Frank Mathias was born in Maysville, Kentucky, (pop. 7000) in 1925, and grew up in nearby Carlisle (pop. 1500). The people of his small town were much like those all across America. They were unsophisticated yet aware, peacefully patriotic, optimistic despite the Depression, biased concerning religion and race, gossipy to a fault, and naive in their belief that World War I had been the “war to end all wars.”
Much of community life focused on the local high school, which, in Mathias’s case, was a tiny one with no library, no chemistry courses, no drivers’ training, no guidance counselors. Yet the one hundred students who graduated from 1942 to 1944 became university professors, top executives, military commanders, successful investors, lawyers, and physicians. They also served faithfully and honorably in World War II, a conflict they never imagined could occur.

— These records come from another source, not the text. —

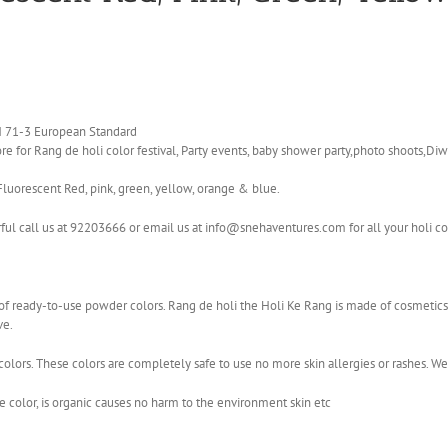
EN 71-3 European Standard
e for Rang de holi color festival, Party events, baby shower party,photo shoots,Diwa
Fluorescent Red, pink, green, yellow, orange & blue.
rful call us at 92203666 or email us at info@snehaventures.com for all your holi c
ge of ready-to-use powder colors. Rang de holi the Holi Ke Rang is made of cosmet
ve.
olors. These colors are completely safe to use no more skin allergies or rashes. W
color, is organic causes no harm to the environment skin etc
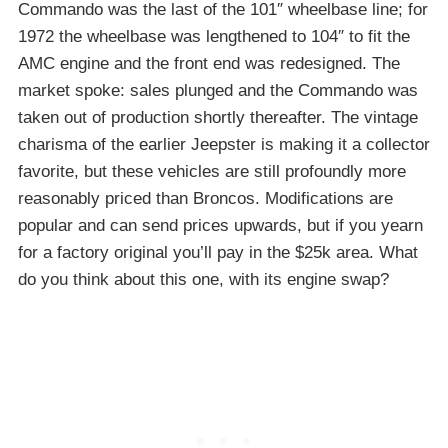
Commando was the last of the 101″ wheelbase line; for
1972 the wheelbase was lengthened to 104″ to fit the
AMC engine and the front end was redesigned. The
market spoke: sales plunged and the Commando was
taken out of production shortly thereafter. The vintage
charisma of the earlier Jeepster is making it a collector
favorite, but these vehicles are still profoundly more
reasonably priced than Broncos. Modifications are
popular and can send prices upwards, but if you yearn
for a factory original you’ll pay in the $25k area. What
do you think about this one, with its engine swap?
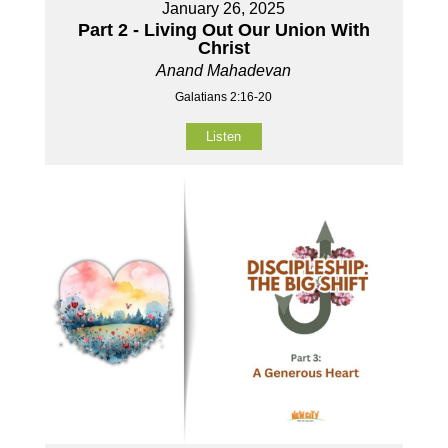
January 26, 2025
Part 2 - Living Out Our Union With
Christ
Anand Mahadevan
Galatians 2:16-20
Listen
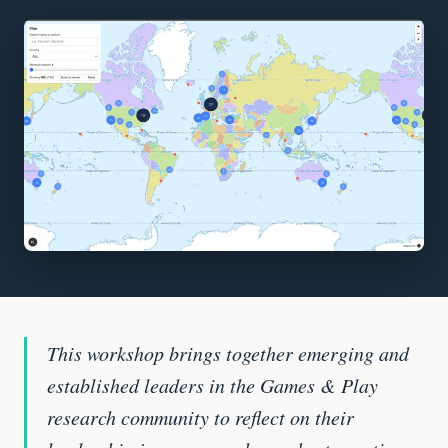
This workshop brings together emerging and
established leaders in the Games & Play
research community to reflect on their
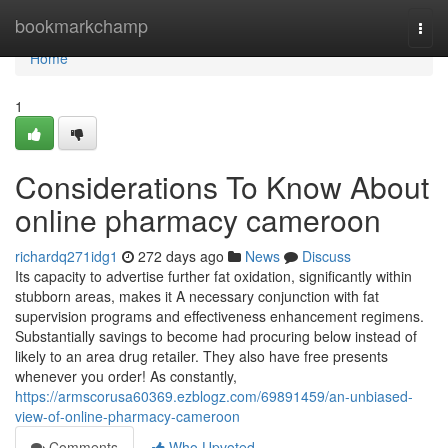
Home
bookmarkchamp
Togg
navi
Home
1
Considerations To Know About
online pharmacy cameroon
richardq271idg1
272 days ago
News
Discuss
Its capacity to advertise further fat oxidation, significantly within
stubborn areas, makes it A necessary conjunction with fat
supervision programs and effectiveness enhancement regimens.
Substantially savings to become had procuring below instead of
likely to an area drug retailer. They also have free presents
whenever you order! As constantly,
https://armscorusa60369.ezblogz.com/69891459/an-unbiased-
view-of-online-pharmacy-cameroon
Comments
Who Upvoted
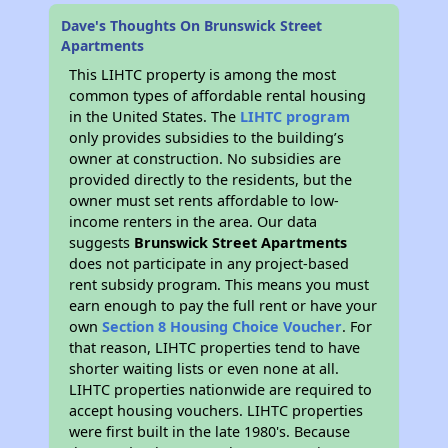
Dave's Thoughts On Brunswick Street
Apartments
This LIHTC property is among the most
common types of affordable rental housing
in the United States. The
LIHTC program
only provides subsidies to the building’s
owner at construction. No subsidies are
provided directly to the residents, but the
owner must set rents affordable to low-
income renters in the area. Our data
suggests
Brunswick Street Apartments
does not participate in any project-based
rent subsidy program. This means you must
earn enough to pay the full rent or have your
own
Section 8 Housing Choice Voucher
. For
that reason, LIHTC properties tend to have
shorter waiting lists or even none at all.
LIHTC properties nationwide are required to
accept housing vouchers. LIHTC properties
were first built in the late 1980's. Because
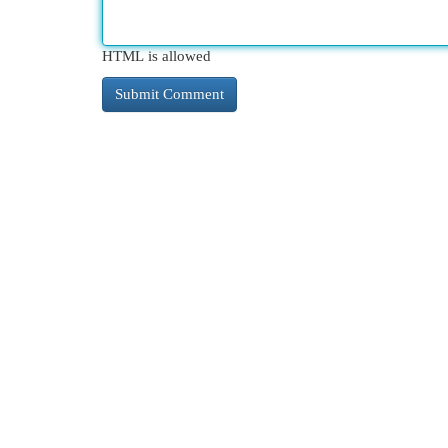
HTML is allowed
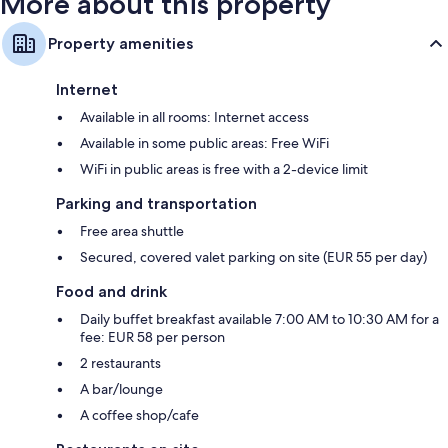
More about this property
Property amenities
Internet
Available in all rooms: Internet access
Available in some public areas: Free WiFi
WiFi in public areas is free with a 2-device limit
Parking and transportation
Free area shuttle
Secured, covered valet parking on site (EUR 55 per day)
Food and drink
Daily buffet breakfast available 7:00 AM to 10:30 AM for a
fee: EUR 58 per person
2 restaurants
A bar/lounge
A coffee shop/cafe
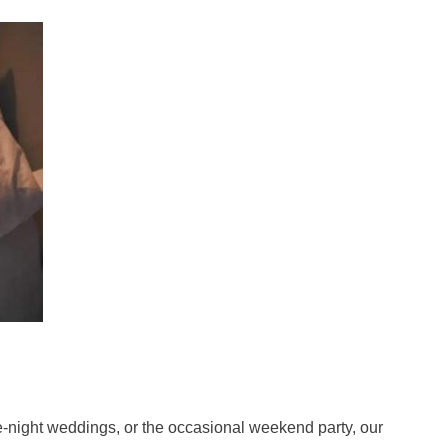
te-night weddings, or the occasional weekend party, our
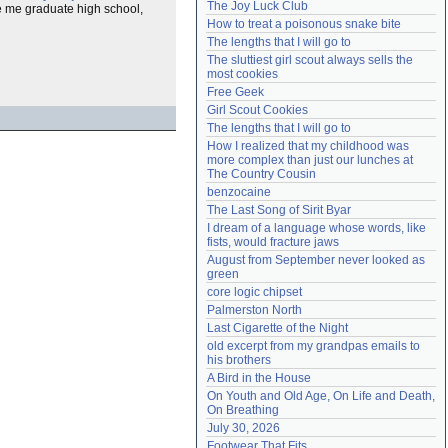
The Joy Luck Club
 me graduate high school,
Need help?
accounthelp@everything2.com
How to treat a poisonous snake bite
The lengths that I will go to
The sluttiest girl scout always sells the 
most cookies
Free Geek
Girl Scout Cookies
The lengths that I will go to
How I realized that my childhood was 
more complex than just our lunches at 
The Country Cousin
benzocaine
The Last Song of Sirit Byar
I dream of a language whose words, like 
fists, would fracture jaws
August from September never looked as 
green
core logic chipset
Palmerston North
Last Cigarette of the Night
old excerpt from my grandpas emails to 
his brothers
A Bird in the House
On Youth and Old Age, On Life and Death, 
On Breathing
July 30, 2026
Footwear That Fits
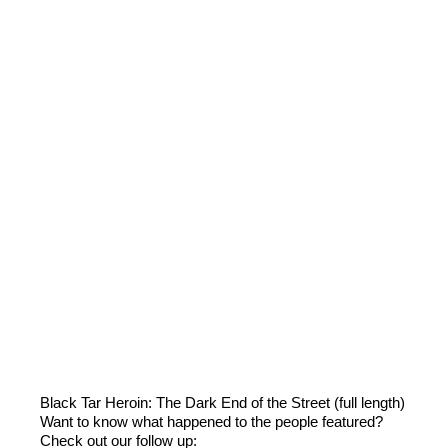
Black Tar Heroin: The Dark End of the Street (full length)
Want to know what happened to the people featured?
Check out our follow up:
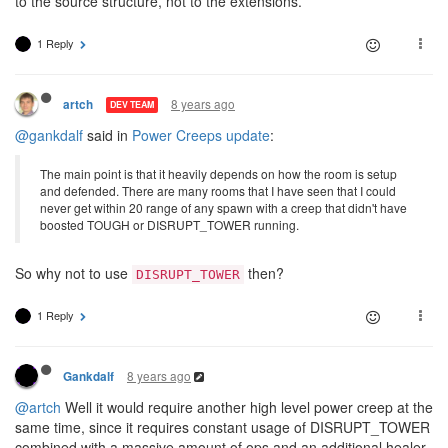
to the source structure, not to the extensions.
1 Reply
8 years ago
artch
DEV TEAM
@gankdalf
said in
Power Creeps update
:
The main point is that it heavily depends on how the room is setup
and defended. There are many rooms that I have seen that I could
never get within 20 range of any spawn with a creep that didn't have
boosted TOUGH or DISRUPT_TOWER running.
So why not to use
then?
DISRUPT_TOWER
1 Reply
8 years ago
Gankdalf
@artch
Well it would require another high level power creep at the
same time, since it requires constant usage of DISRUPT_TOWER
combined with a massive amount of ops and an additional healer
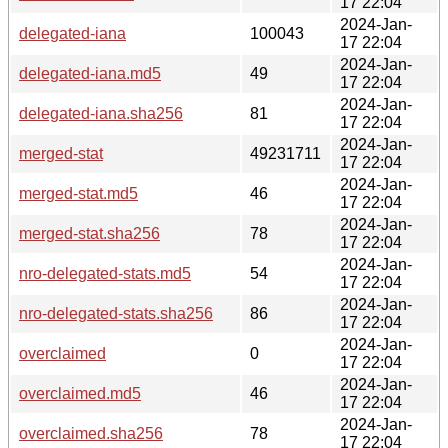
17 22:04
2024-Jan-
delegated-iana
100043
17 22:04
2024-Jan-
delegated-iana.md5
49
17 22:04
2024-Jan-
delegated-iana.sha256
81
17 22:04
2024-Jan-
merged-stat
49231711
17 22:04
2024-Jan-
merged-stat.md5
46
17 22:04
2024-Jan-
merged-stat.sha256
78
17 22:04
2024-Jan-
nro-delegated-stats.md5
54
17 22:04
2024-Jan-
nro-delegated-stats.sha256
86
17 22:04
2024-Jan-
overclaimed
0
17 22:04
2024-Jan-
overclaimed.md5
46
17 22:04
2024-Jan-
overclaimed.sha256
78
17 22:04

A vivid portrait of a bucolic Kentucky boyhood, G.I. Generation takes readers back to an era when boys rustled watermelons under the hot summer sun and young lovers danced to the sounds of farmhouse bands. Whether describing the unfortunate (but delicious) end of his brother’s pet chicken, Don, or the ominous clouds of war, Mathias writes with humor, honesty, and compassion.
“This memoir is an important reminder that urban life is not the only life: it reveals, for instance, that for people living close to their needs and far from the command-posts of the cash economy, a thing like the Great Depression could be largely irrelevant. Frank Mathias respectfully renders small-town history as a worthy piece of something larger: ourselves. America.”—Barbara Kingsolver
“An insightful look at what the ‘Greatest Generation’ was like before they fought and won the war.”—Maysville Ledger-Independent
“A well-received collection of memoirs about what is being called the Greatest Generation.”—Kettering-Oakwood (OH) Times
“A sensitive and respectful balance between the stories of his childhood and the realities of war.”—Ohioana Quarterly
“A trip down memory lane. Filled with amusing and often poignant stories, it presents a picture of a kinder, less sophisticated, more moral society.”—Bowling Green Daily News
“A memoir about the wondrous variety of daily life, even during the Depression years, that shaped the men and women of the era.”—McCormick (SC) Messenger
Frank F. Mathias, professor emeritus of history at the University of Dayton, is the author of G.I. Jive: An Army Bandsman in World War II.